Object presence transitions
########################################

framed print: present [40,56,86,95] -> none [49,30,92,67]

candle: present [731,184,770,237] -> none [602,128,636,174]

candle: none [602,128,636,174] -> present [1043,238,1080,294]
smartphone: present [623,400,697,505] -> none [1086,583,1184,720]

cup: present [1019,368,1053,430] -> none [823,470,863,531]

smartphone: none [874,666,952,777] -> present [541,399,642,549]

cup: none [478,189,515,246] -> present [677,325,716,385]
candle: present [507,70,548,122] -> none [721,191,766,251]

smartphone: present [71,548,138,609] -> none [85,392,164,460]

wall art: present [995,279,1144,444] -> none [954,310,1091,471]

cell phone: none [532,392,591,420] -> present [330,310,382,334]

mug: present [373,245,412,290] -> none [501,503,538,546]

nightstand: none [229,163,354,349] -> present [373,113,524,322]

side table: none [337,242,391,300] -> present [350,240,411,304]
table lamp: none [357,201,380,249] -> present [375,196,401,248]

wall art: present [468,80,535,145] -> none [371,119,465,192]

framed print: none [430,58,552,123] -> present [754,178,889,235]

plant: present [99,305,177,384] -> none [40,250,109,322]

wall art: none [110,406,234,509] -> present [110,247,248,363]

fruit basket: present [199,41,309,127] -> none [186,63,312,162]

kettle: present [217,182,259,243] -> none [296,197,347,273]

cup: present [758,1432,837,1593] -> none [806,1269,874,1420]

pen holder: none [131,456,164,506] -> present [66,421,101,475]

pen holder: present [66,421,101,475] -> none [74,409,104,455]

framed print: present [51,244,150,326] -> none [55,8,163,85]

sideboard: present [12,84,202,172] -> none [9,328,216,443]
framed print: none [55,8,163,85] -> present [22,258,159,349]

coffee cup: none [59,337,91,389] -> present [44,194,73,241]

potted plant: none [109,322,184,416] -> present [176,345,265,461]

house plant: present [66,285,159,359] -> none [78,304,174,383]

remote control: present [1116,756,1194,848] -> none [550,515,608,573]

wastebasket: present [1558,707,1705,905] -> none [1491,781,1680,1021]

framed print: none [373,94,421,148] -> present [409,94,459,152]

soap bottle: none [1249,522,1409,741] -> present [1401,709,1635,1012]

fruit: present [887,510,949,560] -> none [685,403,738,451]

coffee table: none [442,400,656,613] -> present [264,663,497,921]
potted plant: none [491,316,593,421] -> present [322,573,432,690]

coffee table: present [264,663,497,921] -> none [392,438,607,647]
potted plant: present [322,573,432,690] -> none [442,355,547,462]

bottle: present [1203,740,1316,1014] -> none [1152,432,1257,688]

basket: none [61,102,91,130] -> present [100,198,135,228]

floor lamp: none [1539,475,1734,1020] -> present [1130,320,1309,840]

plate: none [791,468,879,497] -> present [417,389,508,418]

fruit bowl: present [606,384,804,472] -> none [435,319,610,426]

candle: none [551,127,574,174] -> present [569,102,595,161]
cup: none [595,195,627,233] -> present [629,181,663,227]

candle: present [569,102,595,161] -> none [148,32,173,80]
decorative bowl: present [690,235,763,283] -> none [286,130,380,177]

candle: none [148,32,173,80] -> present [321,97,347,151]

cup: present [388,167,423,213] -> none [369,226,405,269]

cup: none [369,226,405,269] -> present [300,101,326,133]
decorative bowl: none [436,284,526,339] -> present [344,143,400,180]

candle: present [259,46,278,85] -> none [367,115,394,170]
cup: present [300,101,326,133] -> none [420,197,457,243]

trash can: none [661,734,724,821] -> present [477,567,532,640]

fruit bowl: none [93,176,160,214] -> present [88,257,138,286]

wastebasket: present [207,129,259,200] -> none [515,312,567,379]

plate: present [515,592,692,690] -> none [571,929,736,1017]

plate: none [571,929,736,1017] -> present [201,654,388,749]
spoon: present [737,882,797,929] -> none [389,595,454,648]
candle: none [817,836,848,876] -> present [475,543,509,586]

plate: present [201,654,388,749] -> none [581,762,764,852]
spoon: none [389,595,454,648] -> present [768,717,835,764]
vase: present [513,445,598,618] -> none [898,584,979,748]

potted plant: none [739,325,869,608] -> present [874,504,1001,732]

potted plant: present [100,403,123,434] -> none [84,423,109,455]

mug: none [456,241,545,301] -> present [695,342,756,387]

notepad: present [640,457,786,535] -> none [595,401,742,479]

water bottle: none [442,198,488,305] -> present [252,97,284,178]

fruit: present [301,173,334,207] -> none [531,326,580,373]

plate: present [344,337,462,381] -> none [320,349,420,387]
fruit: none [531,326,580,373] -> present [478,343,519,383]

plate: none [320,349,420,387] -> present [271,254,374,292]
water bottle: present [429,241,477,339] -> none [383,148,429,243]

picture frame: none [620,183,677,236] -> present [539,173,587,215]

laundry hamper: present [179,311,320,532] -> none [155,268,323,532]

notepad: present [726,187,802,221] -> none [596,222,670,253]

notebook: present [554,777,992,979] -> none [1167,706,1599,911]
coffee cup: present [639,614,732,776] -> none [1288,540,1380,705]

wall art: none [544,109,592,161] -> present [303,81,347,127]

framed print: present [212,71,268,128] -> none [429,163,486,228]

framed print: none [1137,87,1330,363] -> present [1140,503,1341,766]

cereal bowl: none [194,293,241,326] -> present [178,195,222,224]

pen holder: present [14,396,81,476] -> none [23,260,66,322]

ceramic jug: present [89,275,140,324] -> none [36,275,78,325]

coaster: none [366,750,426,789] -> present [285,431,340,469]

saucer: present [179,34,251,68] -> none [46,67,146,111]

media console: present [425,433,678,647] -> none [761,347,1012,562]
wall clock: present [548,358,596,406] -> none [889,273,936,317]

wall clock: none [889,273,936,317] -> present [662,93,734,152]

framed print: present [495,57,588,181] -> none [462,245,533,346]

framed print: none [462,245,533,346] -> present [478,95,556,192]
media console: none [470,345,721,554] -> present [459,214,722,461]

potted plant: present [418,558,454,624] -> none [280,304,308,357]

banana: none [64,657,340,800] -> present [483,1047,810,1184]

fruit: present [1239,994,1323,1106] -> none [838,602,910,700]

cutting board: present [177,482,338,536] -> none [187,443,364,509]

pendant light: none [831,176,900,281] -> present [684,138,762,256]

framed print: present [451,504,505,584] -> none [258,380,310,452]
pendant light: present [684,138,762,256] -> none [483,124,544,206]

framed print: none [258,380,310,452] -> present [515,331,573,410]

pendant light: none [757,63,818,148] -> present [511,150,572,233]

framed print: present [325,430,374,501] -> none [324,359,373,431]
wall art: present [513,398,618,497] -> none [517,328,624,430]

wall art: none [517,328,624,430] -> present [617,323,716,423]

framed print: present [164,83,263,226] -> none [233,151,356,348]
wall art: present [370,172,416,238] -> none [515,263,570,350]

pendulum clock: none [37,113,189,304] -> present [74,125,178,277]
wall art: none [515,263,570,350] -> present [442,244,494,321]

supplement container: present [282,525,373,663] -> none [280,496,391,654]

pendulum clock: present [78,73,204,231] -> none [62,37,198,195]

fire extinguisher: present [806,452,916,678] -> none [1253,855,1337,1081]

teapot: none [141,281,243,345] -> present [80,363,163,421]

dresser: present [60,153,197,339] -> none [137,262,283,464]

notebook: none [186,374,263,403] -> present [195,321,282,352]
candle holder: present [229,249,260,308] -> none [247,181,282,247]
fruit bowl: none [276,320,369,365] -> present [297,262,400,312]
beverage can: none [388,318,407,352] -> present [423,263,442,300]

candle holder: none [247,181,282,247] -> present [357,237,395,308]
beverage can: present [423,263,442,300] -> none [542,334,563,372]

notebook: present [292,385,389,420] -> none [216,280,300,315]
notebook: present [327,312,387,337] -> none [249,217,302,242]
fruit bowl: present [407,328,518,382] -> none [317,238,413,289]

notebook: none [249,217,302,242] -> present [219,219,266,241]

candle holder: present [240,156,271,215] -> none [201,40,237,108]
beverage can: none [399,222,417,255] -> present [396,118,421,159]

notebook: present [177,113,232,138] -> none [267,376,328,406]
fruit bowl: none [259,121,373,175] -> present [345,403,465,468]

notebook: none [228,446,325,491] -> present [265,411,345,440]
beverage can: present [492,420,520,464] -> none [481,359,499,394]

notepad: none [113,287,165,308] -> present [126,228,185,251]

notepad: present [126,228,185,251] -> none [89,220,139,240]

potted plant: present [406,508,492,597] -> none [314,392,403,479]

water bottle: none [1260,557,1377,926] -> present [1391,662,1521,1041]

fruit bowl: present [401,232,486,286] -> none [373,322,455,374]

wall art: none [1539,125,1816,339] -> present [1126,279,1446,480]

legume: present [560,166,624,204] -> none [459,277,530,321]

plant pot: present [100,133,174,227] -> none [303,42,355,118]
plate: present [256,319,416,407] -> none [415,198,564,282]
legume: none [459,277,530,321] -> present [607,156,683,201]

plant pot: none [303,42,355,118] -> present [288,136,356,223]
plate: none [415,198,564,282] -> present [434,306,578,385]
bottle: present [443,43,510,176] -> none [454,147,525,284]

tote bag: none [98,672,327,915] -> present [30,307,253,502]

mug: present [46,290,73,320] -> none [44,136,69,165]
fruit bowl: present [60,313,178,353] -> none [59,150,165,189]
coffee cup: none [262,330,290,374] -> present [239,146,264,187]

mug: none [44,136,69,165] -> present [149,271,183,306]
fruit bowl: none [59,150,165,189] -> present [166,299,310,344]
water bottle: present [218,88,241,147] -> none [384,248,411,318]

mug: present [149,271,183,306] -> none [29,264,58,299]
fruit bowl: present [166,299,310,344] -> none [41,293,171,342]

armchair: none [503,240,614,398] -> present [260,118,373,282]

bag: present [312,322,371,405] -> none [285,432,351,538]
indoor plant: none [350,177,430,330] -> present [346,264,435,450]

########################################

→ YOUR GOAL: Using the data above, extract exactly the lines from the one that holds "smartphone: present [623,400,697,505]" to the one that holds "nightstand: none [229,163,354,349]", both ends included, and no others.

→ RESPONSE BOX:
smartphone: present [623,400,697,505] -> none [1086,583,1184,720]

cup: present [1019,368,1053,430] -> none [823,470,863,531]

smartphone: none [874,666,952,777] -> present [541,399,642,549]

cup: none [478,189,515,246] -> present [677,325,716,385]
candle: present [507,70,548,122] -> none [721,191,766,251]

smartphone: present [71,548,138,609] -> none [85,392,164,460]

wall art: present [995,279,1144,444] -> none [954,310,1091,471]

cell phone: none [532,392,591,420] -> present [330,310,382,334]

mug: present [373,245,412,290] -> none [501,503,538,546]

nightstand: none [229,163,354,349] -> present [373,113,524,322]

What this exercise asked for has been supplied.